• **Exercise objective**
For the entries below, report every line that includes the word "true".

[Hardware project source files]

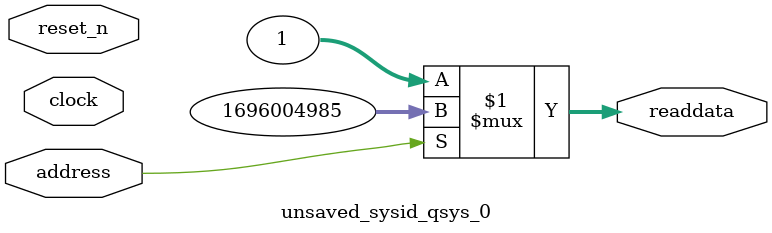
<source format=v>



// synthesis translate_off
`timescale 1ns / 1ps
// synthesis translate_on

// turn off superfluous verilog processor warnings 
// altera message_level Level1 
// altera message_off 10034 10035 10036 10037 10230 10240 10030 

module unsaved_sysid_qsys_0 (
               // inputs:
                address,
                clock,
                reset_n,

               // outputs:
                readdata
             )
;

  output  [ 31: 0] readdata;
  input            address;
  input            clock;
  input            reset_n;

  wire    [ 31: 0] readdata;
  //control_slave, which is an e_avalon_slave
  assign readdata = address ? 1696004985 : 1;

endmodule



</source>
--
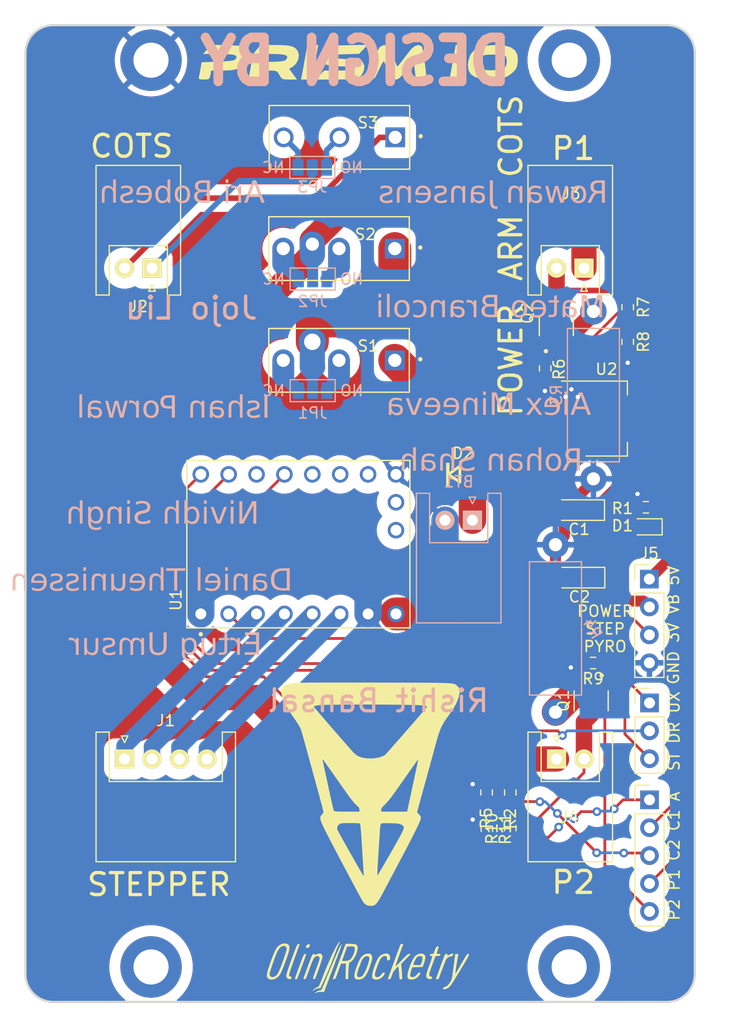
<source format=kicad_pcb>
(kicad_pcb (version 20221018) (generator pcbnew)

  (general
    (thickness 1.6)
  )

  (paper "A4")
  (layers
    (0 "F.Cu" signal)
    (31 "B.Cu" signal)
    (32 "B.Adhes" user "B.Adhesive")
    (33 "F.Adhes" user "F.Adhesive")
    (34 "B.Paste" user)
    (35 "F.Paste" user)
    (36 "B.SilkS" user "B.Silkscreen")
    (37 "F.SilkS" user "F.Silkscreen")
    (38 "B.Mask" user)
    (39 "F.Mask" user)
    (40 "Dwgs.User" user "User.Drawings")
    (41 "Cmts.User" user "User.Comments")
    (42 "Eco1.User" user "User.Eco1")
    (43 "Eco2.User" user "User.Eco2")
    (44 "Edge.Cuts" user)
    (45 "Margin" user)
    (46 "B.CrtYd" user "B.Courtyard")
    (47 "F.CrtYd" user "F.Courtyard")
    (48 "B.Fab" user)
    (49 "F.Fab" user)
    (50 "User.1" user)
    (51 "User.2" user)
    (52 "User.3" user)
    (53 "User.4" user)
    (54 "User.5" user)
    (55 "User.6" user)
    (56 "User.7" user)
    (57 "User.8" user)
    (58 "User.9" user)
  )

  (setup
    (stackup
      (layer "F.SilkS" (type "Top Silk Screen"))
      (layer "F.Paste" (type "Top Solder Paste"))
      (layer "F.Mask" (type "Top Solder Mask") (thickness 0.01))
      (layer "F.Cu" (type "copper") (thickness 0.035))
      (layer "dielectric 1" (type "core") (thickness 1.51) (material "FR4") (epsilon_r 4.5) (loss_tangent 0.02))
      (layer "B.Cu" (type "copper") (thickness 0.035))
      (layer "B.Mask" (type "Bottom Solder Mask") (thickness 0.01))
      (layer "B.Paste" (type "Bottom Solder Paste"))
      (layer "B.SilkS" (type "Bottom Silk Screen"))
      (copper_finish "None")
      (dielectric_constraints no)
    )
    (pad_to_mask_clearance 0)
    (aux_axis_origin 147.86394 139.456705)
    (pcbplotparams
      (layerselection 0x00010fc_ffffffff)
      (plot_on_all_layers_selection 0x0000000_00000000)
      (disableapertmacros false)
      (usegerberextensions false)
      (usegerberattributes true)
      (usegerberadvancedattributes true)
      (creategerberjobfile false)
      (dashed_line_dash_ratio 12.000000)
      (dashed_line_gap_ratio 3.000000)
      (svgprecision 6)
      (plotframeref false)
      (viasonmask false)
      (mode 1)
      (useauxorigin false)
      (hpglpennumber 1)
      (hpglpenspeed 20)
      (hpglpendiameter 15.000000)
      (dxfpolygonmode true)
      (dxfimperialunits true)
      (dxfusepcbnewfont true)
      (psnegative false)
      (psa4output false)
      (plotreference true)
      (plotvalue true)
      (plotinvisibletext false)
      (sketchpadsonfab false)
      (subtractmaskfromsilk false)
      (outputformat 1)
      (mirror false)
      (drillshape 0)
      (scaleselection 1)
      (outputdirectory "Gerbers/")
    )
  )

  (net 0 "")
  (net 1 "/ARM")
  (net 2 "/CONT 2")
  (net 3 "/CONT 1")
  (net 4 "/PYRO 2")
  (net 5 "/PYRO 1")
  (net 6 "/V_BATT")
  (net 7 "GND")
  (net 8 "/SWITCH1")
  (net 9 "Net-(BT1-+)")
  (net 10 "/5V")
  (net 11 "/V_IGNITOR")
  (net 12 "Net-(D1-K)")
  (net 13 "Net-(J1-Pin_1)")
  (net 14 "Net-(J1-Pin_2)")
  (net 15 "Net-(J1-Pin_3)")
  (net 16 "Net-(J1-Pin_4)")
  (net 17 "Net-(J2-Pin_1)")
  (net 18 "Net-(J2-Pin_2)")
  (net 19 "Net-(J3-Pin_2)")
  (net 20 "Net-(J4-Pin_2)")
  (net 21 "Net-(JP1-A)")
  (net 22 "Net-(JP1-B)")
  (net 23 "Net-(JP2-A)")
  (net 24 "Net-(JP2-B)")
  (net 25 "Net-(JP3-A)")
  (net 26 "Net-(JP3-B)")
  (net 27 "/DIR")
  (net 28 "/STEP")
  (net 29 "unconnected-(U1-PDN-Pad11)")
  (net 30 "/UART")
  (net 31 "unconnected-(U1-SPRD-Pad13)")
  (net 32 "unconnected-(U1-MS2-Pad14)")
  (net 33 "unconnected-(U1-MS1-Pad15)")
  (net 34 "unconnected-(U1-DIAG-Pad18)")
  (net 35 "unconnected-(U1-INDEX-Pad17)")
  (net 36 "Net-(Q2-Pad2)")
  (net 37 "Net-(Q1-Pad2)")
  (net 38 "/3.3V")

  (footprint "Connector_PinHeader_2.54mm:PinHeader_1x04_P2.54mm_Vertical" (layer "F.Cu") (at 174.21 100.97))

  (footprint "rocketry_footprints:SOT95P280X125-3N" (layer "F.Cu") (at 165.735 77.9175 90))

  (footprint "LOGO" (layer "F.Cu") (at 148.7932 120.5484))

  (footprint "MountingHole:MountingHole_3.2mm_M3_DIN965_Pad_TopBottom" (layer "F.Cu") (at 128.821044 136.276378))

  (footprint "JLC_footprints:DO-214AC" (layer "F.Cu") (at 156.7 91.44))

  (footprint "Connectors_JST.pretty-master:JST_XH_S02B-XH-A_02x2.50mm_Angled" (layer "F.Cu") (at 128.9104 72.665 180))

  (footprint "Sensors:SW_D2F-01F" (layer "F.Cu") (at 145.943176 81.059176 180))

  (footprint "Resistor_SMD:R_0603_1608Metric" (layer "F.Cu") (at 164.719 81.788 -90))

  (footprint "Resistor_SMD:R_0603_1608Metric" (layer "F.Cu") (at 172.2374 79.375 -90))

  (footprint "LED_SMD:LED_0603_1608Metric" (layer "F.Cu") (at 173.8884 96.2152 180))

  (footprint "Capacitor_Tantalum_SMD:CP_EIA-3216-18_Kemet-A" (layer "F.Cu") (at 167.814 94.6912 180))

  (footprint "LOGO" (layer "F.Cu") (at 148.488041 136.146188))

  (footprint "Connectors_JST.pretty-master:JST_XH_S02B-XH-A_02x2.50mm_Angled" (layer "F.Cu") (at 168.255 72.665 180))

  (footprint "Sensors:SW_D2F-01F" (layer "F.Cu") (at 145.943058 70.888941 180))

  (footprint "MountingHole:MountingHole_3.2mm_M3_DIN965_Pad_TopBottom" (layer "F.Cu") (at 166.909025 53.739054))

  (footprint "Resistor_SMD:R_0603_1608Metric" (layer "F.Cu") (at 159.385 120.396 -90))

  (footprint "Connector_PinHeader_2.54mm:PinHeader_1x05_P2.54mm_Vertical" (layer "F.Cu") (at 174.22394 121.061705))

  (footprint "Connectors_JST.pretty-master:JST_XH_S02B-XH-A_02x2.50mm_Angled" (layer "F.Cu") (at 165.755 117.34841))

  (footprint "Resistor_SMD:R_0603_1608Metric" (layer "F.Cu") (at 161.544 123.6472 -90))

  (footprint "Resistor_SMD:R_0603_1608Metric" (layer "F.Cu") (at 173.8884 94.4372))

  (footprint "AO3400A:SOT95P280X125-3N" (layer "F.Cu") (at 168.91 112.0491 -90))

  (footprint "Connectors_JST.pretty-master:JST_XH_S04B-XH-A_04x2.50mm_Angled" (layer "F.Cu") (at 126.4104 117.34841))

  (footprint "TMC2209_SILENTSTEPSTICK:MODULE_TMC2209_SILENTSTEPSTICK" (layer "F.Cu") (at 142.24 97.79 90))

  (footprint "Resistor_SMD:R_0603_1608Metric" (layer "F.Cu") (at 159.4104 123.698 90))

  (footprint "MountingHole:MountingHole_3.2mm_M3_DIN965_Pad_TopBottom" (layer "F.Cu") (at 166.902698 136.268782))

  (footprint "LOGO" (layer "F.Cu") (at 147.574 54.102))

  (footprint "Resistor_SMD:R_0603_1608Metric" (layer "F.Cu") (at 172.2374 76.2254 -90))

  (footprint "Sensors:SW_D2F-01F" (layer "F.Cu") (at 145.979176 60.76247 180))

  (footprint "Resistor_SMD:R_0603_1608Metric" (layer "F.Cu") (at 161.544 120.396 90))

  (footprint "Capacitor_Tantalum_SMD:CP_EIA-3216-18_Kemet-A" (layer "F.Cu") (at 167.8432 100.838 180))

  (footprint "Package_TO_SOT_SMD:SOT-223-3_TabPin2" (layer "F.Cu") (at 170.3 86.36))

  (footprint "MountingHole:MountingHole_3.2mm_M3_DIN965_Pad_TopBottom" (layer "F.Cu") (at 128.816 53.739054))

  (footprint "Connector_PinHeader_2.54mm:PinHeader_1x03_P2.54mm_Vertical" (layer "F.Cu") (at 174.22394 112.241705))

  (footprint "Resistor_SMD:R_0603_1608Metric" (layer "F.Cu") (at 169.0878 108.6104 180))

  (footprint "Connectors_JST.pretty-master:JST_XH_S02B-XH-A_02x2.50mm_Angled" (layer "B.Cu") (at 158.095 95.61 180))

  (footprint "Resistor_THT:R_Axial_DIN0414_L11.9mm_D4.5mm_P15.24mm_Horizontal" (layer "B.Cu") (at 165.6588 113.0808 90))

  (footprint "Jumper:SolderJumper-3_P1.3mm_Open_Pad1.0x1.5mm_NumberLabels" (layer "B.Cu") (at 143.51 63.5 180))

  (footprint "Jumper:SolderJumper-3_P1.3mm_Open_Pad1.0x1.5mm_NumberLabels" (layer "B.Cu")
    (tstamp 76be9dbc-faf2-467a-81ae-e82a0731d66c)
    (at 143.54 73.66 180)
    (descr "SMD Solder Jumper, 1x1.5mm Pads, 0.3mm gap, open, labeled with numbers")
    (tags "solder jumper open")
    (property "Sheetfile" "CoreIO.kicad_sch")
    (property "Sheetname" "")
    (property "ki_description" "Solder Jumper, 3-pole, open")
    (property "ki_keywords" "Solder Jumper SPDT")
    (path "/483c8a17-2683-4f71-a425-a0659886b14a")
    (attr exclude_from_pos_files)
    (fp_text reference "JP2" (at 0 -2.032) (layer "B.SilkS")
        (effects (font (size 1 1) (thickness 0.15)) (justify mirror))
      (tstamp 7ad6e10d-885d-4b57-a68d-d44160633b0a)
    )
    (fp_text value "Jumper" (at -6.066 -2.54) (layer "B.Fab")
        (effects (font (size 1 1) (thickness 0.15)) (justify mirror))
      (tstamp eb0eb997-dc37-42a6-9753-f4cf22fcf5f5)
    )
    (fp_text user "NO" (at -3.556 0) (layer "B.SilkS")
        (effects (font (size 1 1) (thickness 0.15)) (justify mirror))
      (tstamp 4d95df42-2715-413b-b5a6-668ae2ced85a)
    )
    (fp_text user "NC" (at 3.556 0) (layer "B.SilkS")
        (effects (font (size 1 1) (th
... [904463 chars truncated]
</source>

• **Result of this task**
      (usegerberattributes true)
      (usegerberadvancedattributes true)
      (dxfpolygonmode true)
      (dxfimperialunits true)
      (dxfusepcbnewfont true)
      (plotreference true)
      (plotvalue true)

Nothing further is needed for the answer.